------ DATASET

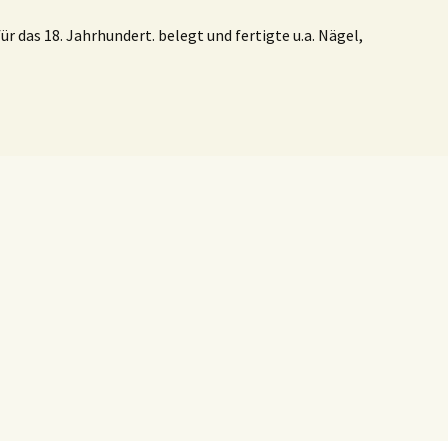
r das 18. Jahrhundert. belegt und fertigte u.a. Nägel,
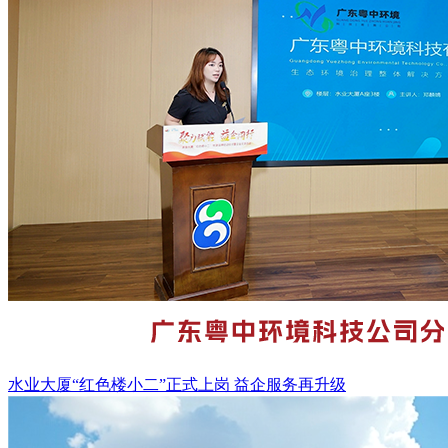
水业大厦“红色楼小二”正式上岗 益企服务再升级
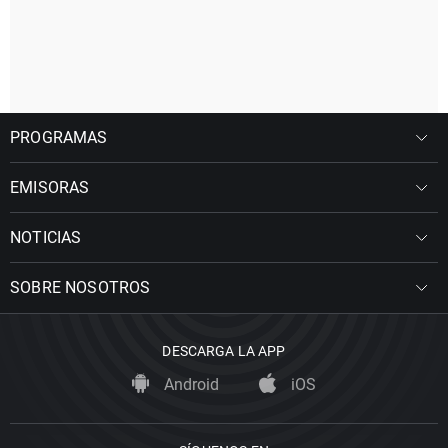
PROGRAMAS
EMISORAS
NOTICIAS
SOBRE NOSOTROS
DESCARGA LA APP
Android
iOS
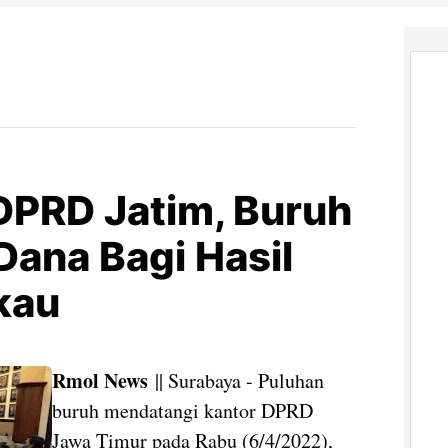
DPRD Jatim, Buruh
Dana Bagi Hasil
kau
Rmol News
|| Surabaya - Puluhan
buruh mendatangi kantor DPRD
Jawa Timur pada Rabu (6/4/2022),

------------

TO-DO ITEM -
Take every entry and repeat it verbatim, minus the pictures.

WRITTEN RESPONSE -
r das 18. Jahrhundert. belegt und fertigte u.a. Nägel,
水业大厦“红色楼小二”正式上岗 益企服务再升级
PROGRAMAS
EMISORAS
NOTICIAS
SOBRE NOSOTROS
DESCARGA LA APP
Android
iOS
DPRD Jatim, Buruh
Dana Bagi Hasil
kau
Rmol News
|| Surabaya - Puluhan
buruh mendatangi kantor DPRD
Jawa Timur pada Rabu (6/4/2022),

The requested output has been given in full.